Less Expectations, More Goals
What is the difference between a goal and an expectation? Are we not taught to expect greatness and live in faith for an expected result? A goal and an expectation can look similar but the deeper you dig, the more you will realize they are very different. Expectations is us setting the path for how we will arrive at the destination. Expectations has control as the underlying motivator. It puts the pressure of achieving something in a specific way. Life NEVER goes exactly as we plan; we can’t see the end of anything. When we live encircled by expectations, we choke out our goals. Expectations causes us to measure up every step we take on a journey. It is so stifling to live this way! So how do we set specific goals without expectations?
1.) Live in gratitude. Gratitude is the attitude to rebuke every bit of ill thoughts our brain musters up. From the minute you wake up and get out of bed, thank the Lord for all you have been given. Think about each specific little thing you can. Reflect on your health, your job, your family, a roof over your head, and food in your fridge. A grateful heart halts your thought process and redirects your energy.

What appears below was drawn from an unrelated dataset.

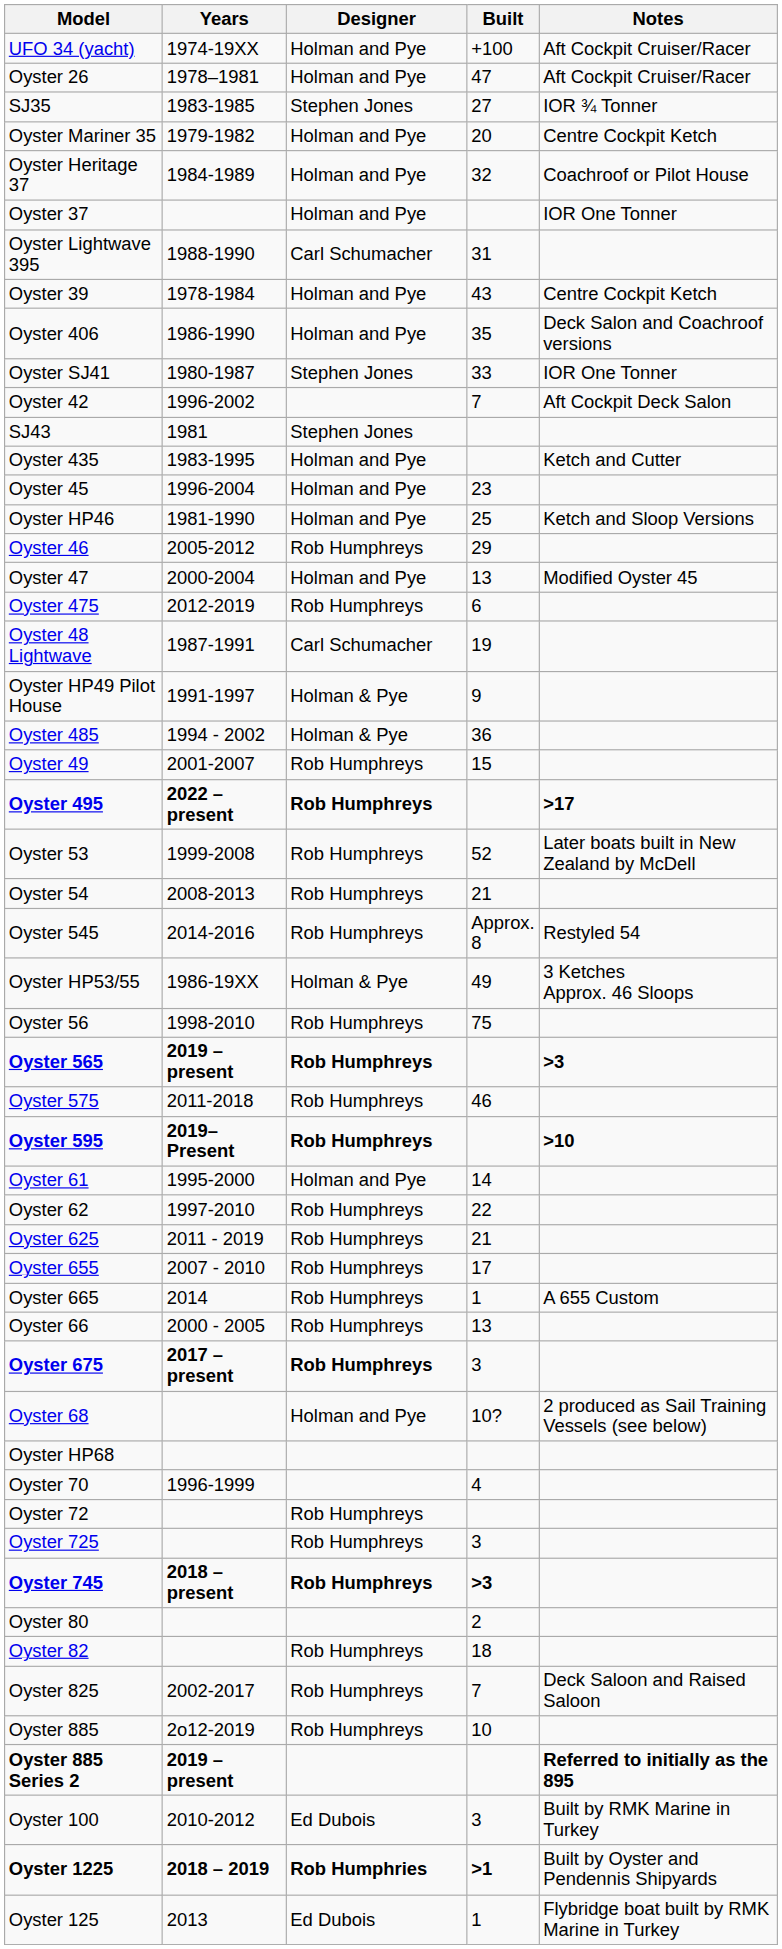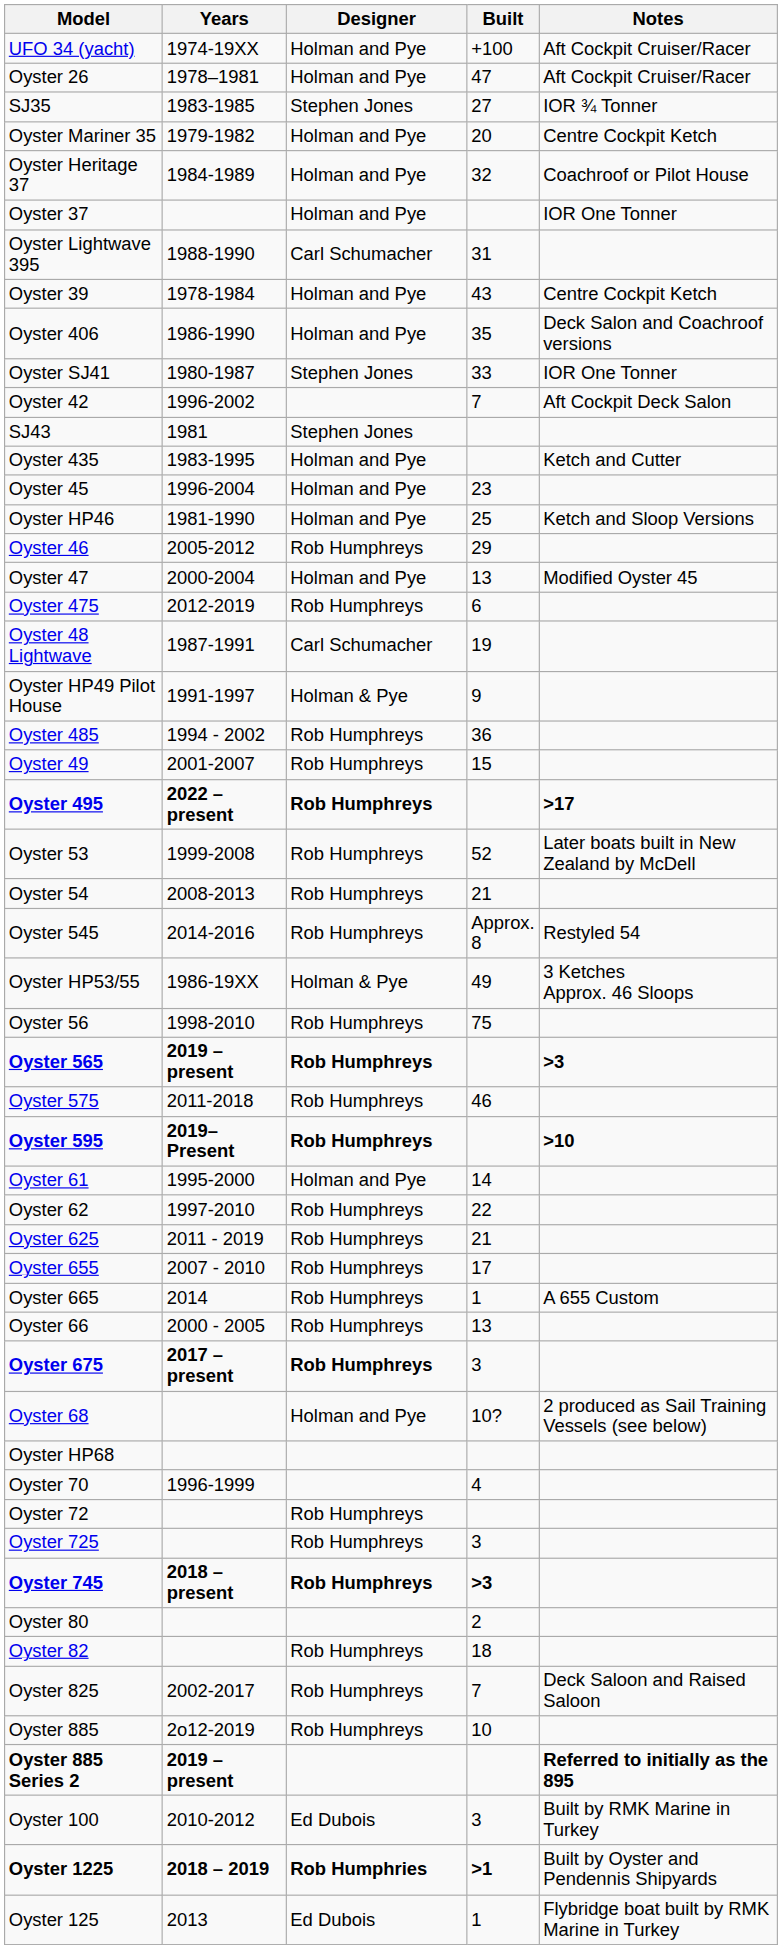Oyster 485 | Designer: Holman & Pye -> Rob Humphreys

2.) Communicate clearly. Unspoken expectations break relationships, shatter dreams, and isolate hearts. A lot of times we don’t want to tell others what we dream of, but instead we create a quiet expectation. If you are afraid to share your heart with others, you will always be disappointed. You are completely responsible for this, keeping expectations to ourselves is not being kind. There is power in sharing our hearts, dreams, and goals with others. It requires vulnerability but community brings about results. If you expect a friend, a boyfriend, or a husband, to do something, and consider it “standard care”, you will end up crushed. Don’t expect them to do anything. Relationships aren’t contracts. Contracts expect the bare minimum. This is a realllyyyy really hard thing to grasp. But the best relationships operate in an environment where they slash expectations of each other. Create your standards by placing your goals and dreams in their hands; when they love you and care for you, they will do their best to execute the job and help you reach your goals. Take care of others, use your discernment to trust the right individuals with carrying your dreams, and don’t critique every move they make. Serve others and you will be served.
3.) Evaluate less. Set goals, but don’t measure up your success every week. Create a specific check in moment to see how your energy is efficiently pursuing your goals. However, please don’t evaluate your goals as a pass or fail experience. Maybe this month you were way below the amounted sales you wanted to make; accept it. Reevaluate how you can change something the next month. Don’t wallow in the moment and think about your expected results. You can’t change what has already happened, but you can change your next steps.
4.) Live in real time. Sitting and dreaming and writing out your story before it happens is living in a fairytale. We know it won’t play out exactly how we imagine, but we think it is our story. We think we owe it to ourselves to live out the façade in our head. Dream big, but dream out of this world. Go live and soak up life. Create your story through action, and when you are down, rejected, and feel like you are failing, look up. Your dream is still there. It’s hovering over you. Keep climbing, keep moving. Don’t sit and fantasize a life you are not willing to pursue. Pursue every moment through living. Be surprised more and predict less. This is living, this is freedom and this is joy!
Carry out your week with purpose, be intentional, be creative, and be less expecting. You don’t have to have it all figured out. God knows all the details, he doesn’t expect you to. Trust more by living in the present, don’t crush your own heart with ideas that were never meant to happen.